What has also not helped is the municipality’s tendency either to turn a blind eye to the transgressions for long periods or – as in the case of the Stabroek Market vendors – to engage in the granting of selective amnesties, an approach which has more than once come back to haunt it. It is precisely because of its attitude of inconsistency and indecisiveness that City Hall’s current threatened clampdown on offenders resembles a puff of smoke which, given time, will eventually spend itself without having the desired effect. The fact of the matter is that a point has long been reached where such threats by the council cannot be taken seriously unless it demonstrates that it has the will to make good those threats and the stamina to ensure that its enforcement pursuits work. Otherwise, its attention-grabbing noises will continue to seem like whistling in the wind.
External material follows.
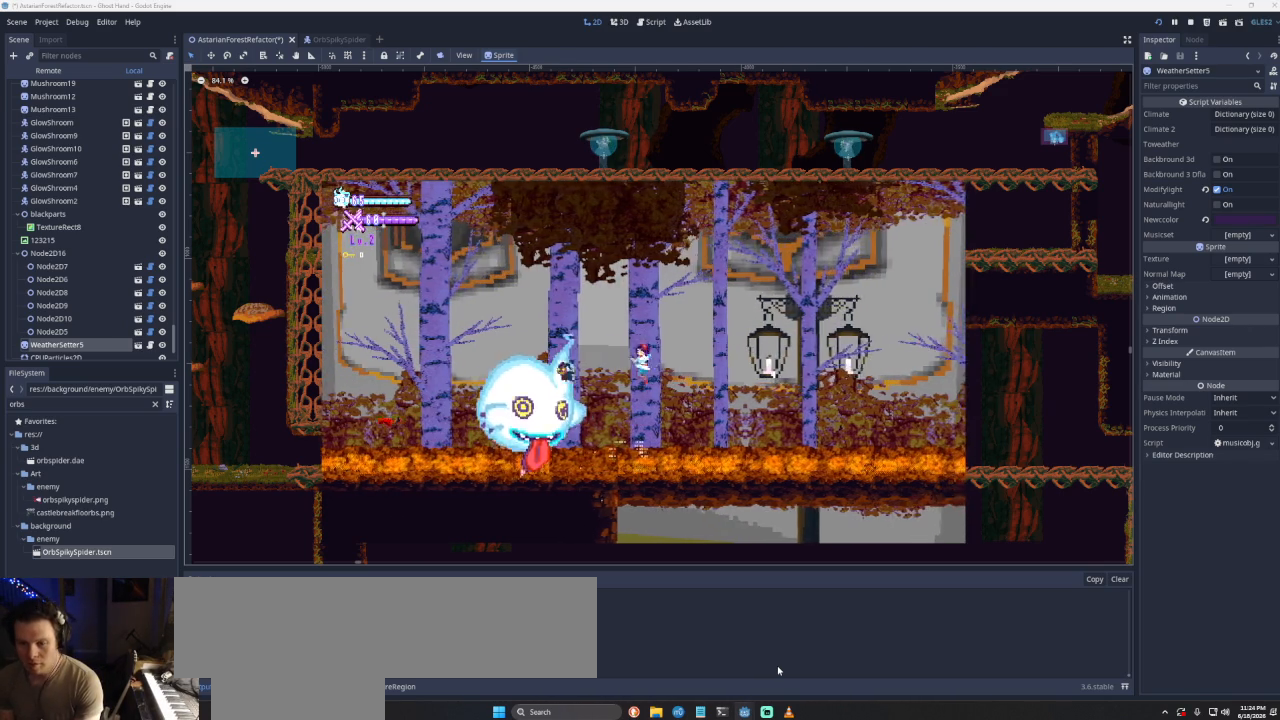
{"buttons": ["CROSS"], "left_stick": "left", "right_stick": "center", "events": []}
Were City Hall to make good its stated intention to disband the various pavement services, that would mean that scores of service providers would be displaced. Herein lies the challenge for central government which, interestingly, has, after an interminable delay, only just budgeted funds to kickstart its long-promised support programme for small businesses under the Small Business Act. Perhaps the displacement from the downtown of the various service-based entities can coincide with an initiative by the administering entity, the Small Business Bureau, to provide at least some of these with a legal option by offering them some measure of support in establishing clusters of modest facilities that enable them to earn a reasonable living within the limits of the law.